Ich machte mich fertig und sagte dem Kleinen noch ein fröhliches „Ich bin bald wieder da meine Engel“ und verließ anschließend sofort das Haus. Ich lief zu Jessicas Haus die dort auch schon auf mich wartete. „Fahren wir sofort!“ meinte sie sehr glücklich zu mir. Ich nickte. Wir stiegen nur mit dem Wichtigsten bei uns in den Zug. Sie war so glücklich das sie einfach meine Hand nahm und sie die ganze 3-Stunden-Fahrt nicht mehr los ließ.
 

In Berlin angekommen nahmen wir uns sofort ein Taxi um auf die Ost-Seite zu gelangen. Diese war auch noch für Einreisende zugänglich. Als wir ausstiegen erwarteten uns Jessicas Bekannte an einem rießigen Gebäude. „Hier sind sie“ meinten diese.
 

Wir stürmten Hand in Hand in dieses Gefängnis und ich fragte sofort an der Rezeption.

„Sitz hier ein Alexander Engelsberger“ der Rezeptionist sah mich angewiedert und skeptisch an. Er öffnete ein Buch das viele Namen enthielt, warscheinlich eine Art Liste von Sträflingen. Er antworte schnippisch „Ja der ist auf dieser Liste“ Aufgeregt fragte ich:

„Kann ich ihn sehen?“ „Meine liebe Dame, es tut mir Leid aber sehen werden sie ihn lange nicht mehr. Er kommt so bald nicht mehr hier raus.“ Lachend erklärte er mir die Situation.
 

Ich hörte ihn aber nach einer Zeit nicht mehr zu. Und schaute nur verzweifelt auf den Boden.

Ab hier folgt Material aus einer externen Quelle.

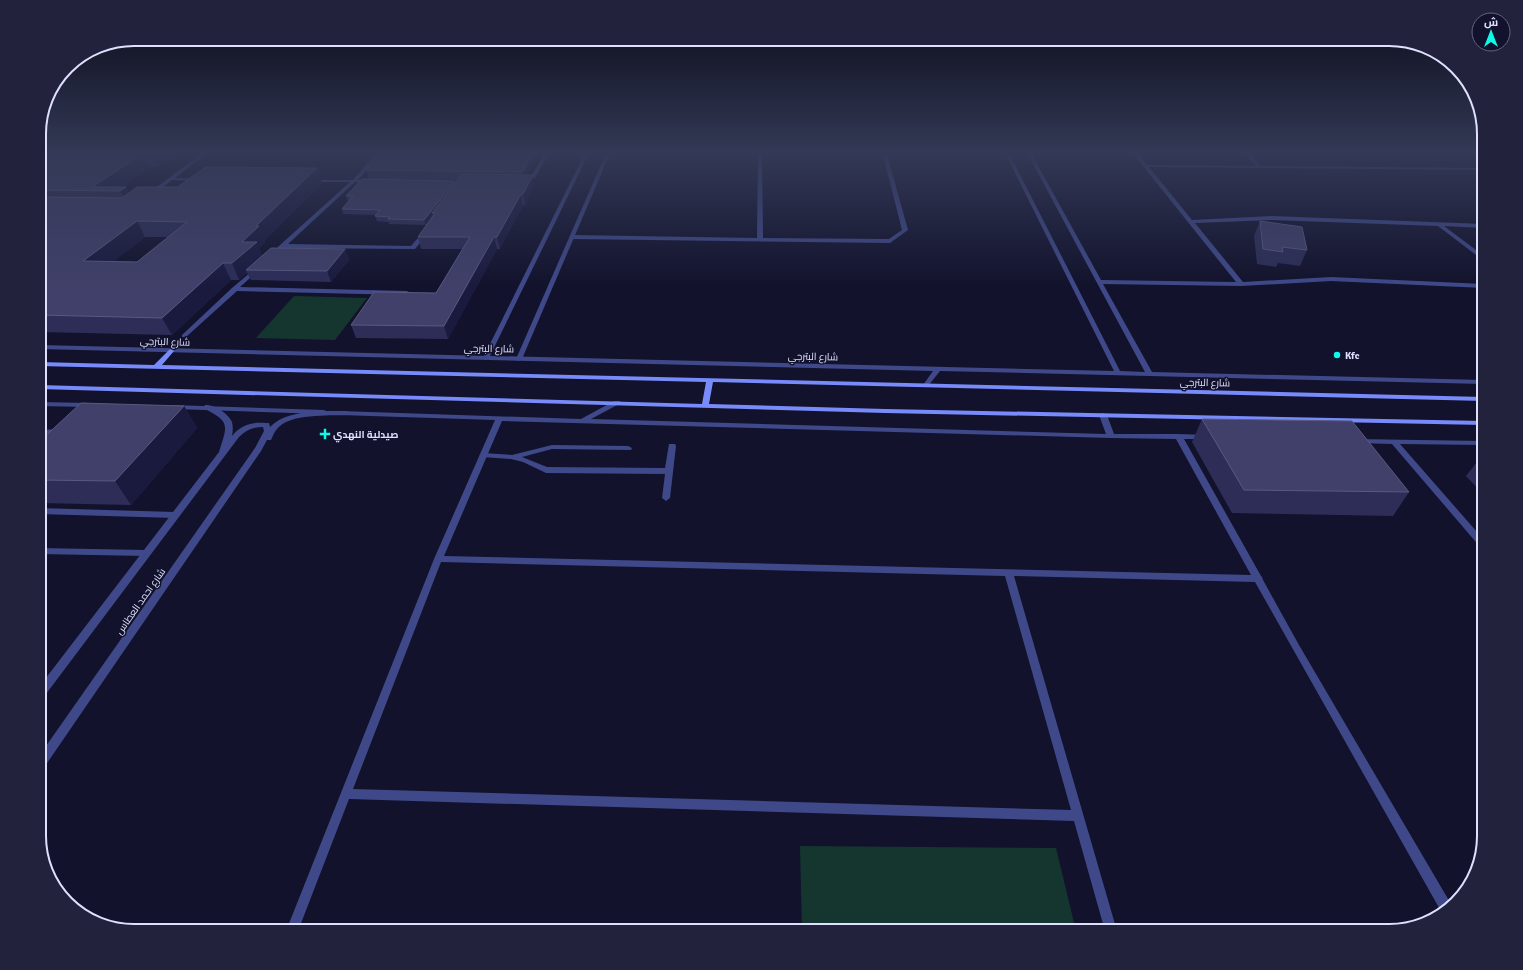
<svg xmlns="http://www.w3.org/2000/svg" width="1523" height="970" viewBox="0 0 1523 970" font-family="Signika,Cairo,sans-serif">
<rect width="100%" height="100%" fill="#12122c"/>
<g fill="#15362f">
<path d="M 294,296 L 367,298 L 335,340 L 256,338 Z"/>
<path d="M 800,846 L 1056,848 L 1076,931 L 802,931 Z"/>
</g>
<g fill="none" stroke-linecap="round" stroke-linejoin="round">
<g fill="#3f4989" fill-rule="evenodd">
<path d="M 60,429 L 64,431 L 63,433 L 39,434 L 39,430 Z"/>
<path d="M 669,444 L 675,444 L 676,446 L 670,498 L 666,501 L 662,498 L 665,474 L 546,473 L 523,462 L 511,459 L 483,457 L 479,455 L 483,453 L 512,455 L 552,445 L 628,446 L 632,448 L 631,450 L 552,449 L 522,457 L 547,467 L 665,468 Z"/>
<path d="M 39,508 L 175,512 L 179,515 L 175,518 L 39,514 Z"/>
</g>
<g fill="#3f4989" fill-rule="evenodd">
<path d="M 205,151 L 210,151 L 175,178 L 197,179 L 199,180 L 199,181 L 172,180 L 154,194 L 150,194 L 150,192 Z"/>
<path d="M 378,151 L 383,151 L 358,180 L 369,180 L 371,181 L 371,182 L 355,182 L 288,244 L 411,246 L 424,231 L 428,231 L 428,233 L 415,249 L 284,248 L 274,257 L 270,257 L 270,255 L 280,245 L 350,182 L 311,182 L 309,181 L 309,180 L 353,180 Z"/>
<path d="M 546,151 L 550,151 L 532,183 L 530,184 L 525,184 L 525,182 L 528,182 Z"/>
<path d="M 758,151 L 762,151 L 763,238 L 889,239 L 902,230 L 882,151 L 886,151 L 908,230 L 890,243 L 572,239 L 569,237 L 572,235 L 757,238 Z"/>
<path d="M 1004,151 L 1008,151 L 1120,371 L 1145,372 L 1026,151 L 1030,151 L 1101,280 L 1236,282 L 1131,151 L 1136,151 L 1147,165 L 1256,166 L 1242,151 L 1247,151 L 1261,166 L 1484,168 L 1484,170 L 1149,167 L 1192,220 L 1272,216 L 1484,224 L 1484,228 L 1444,226 L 1484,256 L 1484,261 L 1438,226 L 1272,220 L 1195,223 L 1243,282 L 1331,277 L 1484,284 L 1484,288 L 1331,281 L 1241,286 L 1103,284 L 1152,372 L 1484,380 L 1484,384 L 940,371 L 928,386 L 926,387 L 923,385 L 933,371 L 39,349 L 39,345 L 1114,371 Z"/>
<path d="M 257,267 L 260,269 L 259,270 L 240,287 L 407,291 L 410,293 L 407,295 L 237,291 L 186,337 L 182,337 L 182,335 L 232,288 Z"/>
<path d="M 614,401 L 620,401 L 621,403 L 591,419 L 1106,434 L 1099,415 L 1103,413 L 1107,415 L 1114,434 L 1178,434 L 1207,435 L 1208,437 L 1207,439 L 1184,439 L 1261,576 L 1262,577 L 1263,580 L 1299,645 L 1451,904 L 1442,913 L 1255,582 L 1014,576 L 1117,931 L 1105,931 L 1074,821 L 349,799 L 298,931 L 286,931 L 434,559 L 495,420 L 340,415 L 336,413 L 340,411 L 581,419 ZM 502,421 L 1111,438 L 1176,439 L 1251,575 L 444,556 ZM 441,562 L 1005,576 L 1071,810 L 353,789 Z"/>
<path d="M 39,402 L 90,403 L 94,405 L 90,407 L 39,406 Z"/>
<path d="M 171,405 L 324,410 L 328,412 L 324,414 L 174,409 L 171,409 L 170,407 Z"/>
<path d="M 1354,439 L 1484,441 L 1484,445 L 1400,444 L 1484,540 L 1484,549 L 1481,548 L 1392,444 L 1357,443 L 1354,443 L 1353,441 Z"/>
<path d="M 39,548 L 146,550 L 149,551 L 150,553 L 149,555 L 146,556 L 39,554 Z"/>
</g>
<g fill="#3f4989" fill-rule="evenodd">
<path d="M 586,151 L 590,151 L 489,358 L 486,360 L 484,359 L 483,358 Z"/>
<path d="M 607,151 L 611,151 L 522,359 L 519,361 L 517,360 L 516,359 Z"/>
<path d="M 205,405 C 214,404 229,414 232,422 C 233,427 233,431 232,436 C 241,425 252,422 266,423 L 269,423 L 270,427 C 287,409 324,411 347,411 L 351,413 L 347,415 C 328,416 290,413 277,429 C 274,432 273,436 271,440 L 267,440 L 261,451 L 43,769 L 39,770 L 39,756 L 255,448 L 264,431 L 263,427 C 253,427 246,430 239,437 L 43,698 L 39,699 L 39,687 L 219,452 C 227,426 231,422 205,409 L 204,407 Z"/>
</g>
<path fill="#788bfb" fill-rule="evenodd" d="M 171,349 L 174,351 L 162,365 L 1484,397 L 1484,401 L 713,382 L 709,404 L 885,409 L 1484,421 L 1484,425 L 885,413 L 39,389 L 39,385 L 702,404 L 706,382 L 39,366 L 39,362 L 154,365 L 169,350 Z"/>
</g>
<g fill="#2d2d58" fill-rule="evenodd">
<path d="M 39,151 L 181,151 L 157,167 L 151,167 L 122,187 L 129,193 L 178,187 L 317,168 L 322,183 L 265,240 L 265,242 L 259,248 L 262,255 L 345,249 L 349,260 L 331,282 L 251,280 L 247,273 L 239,280 L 231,280 L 172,335 L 39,332 ZM 145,237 L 168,237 L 137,262 L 114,261 Z"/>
<path d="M 540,151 L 527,175 L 535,186 L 525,205 L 523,205 L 500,249 L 497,249 L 448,339 L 356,338 L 351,325 L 436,293 L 462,249 L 421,249 L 418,237 L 433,215 L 426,225 L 389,224 L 389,222 L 377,221 L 375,216 L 376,215 L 343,214 L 342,209 L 349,201 L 348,201 L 346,196 L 455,181 L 455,183 L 458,180 L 369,179 L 366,170 Z"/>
<path d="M 1260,221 L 1307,250 L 1300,266 L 1278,263 L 1276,267 L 1257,264 L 1254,236 Z"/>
<path d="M 184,406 L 197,428 L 131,505 L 39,503 L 39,442 Z"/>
<path d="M 1202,419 L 1409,492 L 1393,516 L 1232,513 L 1192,442 Z"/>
<path d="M 1484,453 L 1484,495 L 1466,476 Z"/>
</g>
<g fill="#1a1a3f">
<path d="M 152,151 L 181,151 L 157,167 L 150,153 Z"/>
<path d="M 534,151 L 540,151 L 524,180 L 523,172 Z"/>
<path d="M 144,153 L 151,167 L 116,191 L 92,187 Z"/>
<path d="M 317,168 L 322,183 L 265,240 L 265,242 L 259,248 L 264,258 L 246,270 L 247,273 L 239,280 L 232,263 L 242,242 L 256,226 Z"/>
<path d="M 533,175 L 535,186 L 525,205 L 523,194 Z"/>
<path d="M 455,181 L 456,185 L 432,213 L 433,215 L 426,225 L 424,220 Z"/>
<path d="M 126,187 L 134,202 L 129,206 L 120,191 Z"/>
<path d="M 521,194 L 523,205 L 500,249 L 497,237 Z"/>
<path d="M 137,221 L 145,237 L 93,278 L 83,261 Z"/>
<path d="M 494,237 L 497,249 L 448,339 L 444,326 Z"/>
<path d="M 345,249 L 349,260 L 331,282 L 327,271 Z"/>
<path d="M 223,263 L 231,280 L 172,335 L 162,318 Z"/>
<path d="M 184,406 L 197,428 L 131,505 L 115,481 Z"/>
</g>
<g fill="#40406a" stroke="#595981" fill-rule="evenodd">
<path d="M 39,151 L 152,151 L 150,153 L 144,153 L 92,187 L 126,187 L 120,191 L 39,190 Z"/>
<path d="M 384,151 L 534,151 L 523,172 L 366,170 Z"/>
<path d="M 205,167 L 317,168 L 256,226 L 259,226 L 242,242 L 257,242 L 232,263 L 223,263 L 162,318 L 39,315 L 39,210 L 44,207 L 39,207 L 39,197 L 122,198 L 137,187 L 178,187 ZM 137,221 L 187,222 L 137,262 L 83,261 Z"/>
<path d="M 462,174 L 533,175 L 523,194 L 521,194 L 497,237 L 494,237 L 444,326 L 351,325 L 374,292 L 436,293 L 470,237 L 418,237 L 435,213 L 432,213 Z"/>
<path d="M 362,179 L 455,181 L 424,220 L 388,219 L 390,217 L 375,216 L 380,210 L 342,209 L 353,196 L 346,196 Z"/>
<path d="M 1260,221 L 1302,227 L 1307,250 L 1282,247 L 1283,252 L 1263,249 Z"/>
<path d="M 271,248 L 345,249 L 327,271 L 246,270 Z"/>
<path d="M 81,403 L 184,406 L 115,481 L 39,480 L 39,442 Z"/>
<path d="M 1202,419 L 1352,421 L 1409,492 L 1244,490 Z"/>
</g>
<linearGradient id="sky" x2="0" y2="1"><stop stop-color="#0a0a18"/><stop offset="0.53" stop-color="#333956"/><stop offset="1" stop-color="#333956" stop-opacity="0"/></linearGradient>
<rect width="1523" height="287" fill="url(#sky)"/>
<g fill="#10f8e8" stroke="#12122c" stroke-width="1.5">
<circle cx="1337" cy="355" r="4"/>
<path d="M323 428h4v4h4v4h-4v4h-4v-4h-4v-4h4z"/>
</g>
<g text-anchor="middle" stroke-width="3" stroke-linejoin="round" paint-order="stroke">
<g font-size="10" fill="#dee0fe" stroke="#12122c">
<text transform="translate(165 341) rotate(2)" y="4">شارع البترجي</text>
<text transform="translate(489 348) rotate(1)" y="4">شارع البترجي</text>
<text transform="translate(813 356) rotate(1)" y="4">شارع البترجي</text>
<text transform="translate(1205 382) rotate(1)" y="4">شارع البترجي</text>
<text transform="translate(140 601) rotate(-55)" y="4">شارع احمد العطاس</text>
</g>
<g font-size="10" font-weight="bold" fill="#dee0fe" stroke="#12122c" text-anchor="start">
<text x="1345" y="359">Kfc</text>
<text x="333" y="438">صيدلية النهدي</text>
</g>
</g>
<path d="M0 0H1523V970H0ZM134 46H1389A88 88 0 0 1 1477 134V836A88 88 0 0 1 1389 924H134A88 88 0 0 1 46 836V134A88 88 0 0 1 134 46Z" fill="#22223d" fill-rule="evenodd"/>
<path fill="none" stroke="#dee0fe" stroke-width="2" d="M134 46H1389A88 88 0 0 1 1477 134V836A88 88 0 0 1 1389 924H134A88 88 0 0 1 46 836V134A88 88 0 0 1 134 46Z"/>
<g transform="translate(1491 32)"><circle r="19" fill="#12122c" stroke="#646480"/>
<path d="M0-3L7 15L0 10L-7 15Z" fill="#10f8e8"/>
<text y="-6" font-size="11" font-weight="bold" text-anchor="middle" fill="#dee0fe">ش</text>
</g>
</svg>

„Kann es sein das ich ihn nie wieder sehen werde?“ sprach ich laut zu mir. Der Mann an der Rezeption antworteet irgendetwas aber das verstand ich nicht mehr. Ich verließ verzweifelt das Gefängnis. Ging an jedem mir bekannten Menschen vorbei. Alle riefen sie nach mir, ich solle stehenbleiben. Das interessierte mich aber nicht. Ich fuhr mit dem nächsten Taxi beziehungsweise Zug zurück nach Hause.
 

Angekommen nahm ich meinen Sohn entgegen und setzte mich ermattet auf das Sofa mit ihm. Ich weinte und sagte zu unserem Engel „Papa kommt nicht wieder… es tut mir Leid“

Der Kleine lachte nur und zappelte in meinen Armen fröhlich. Ich legte ihn nach einer Weile ins Bett und schaute aus dem Fenster.
 

Nach einer Weile brach ich zusammen. In meinem Kopf hallten noch die Schreie unseres Kindes. Als ich aufwachte lag ich in einem weißen Raum. Ich sah mich um und merkte das ich mich in einem Krankenhaus befand. Ich blickte auf einen Kalender der an einer Wand hing. Es waren 4 Monate vergangen. Ich stand aus meinem Bett auf als ich es an der Tür klopfen hörte. „Herein“ ich drehte mich nicht um stand einfach nur geistesabwesend da.
 


 

„Liebling…“ ich rieß meine Augen erschrocken auf und die Tränen flossen wie in Strömen.

Ich drehte mich um und sah meine Mann mit unserem Sohn auf dem Arm.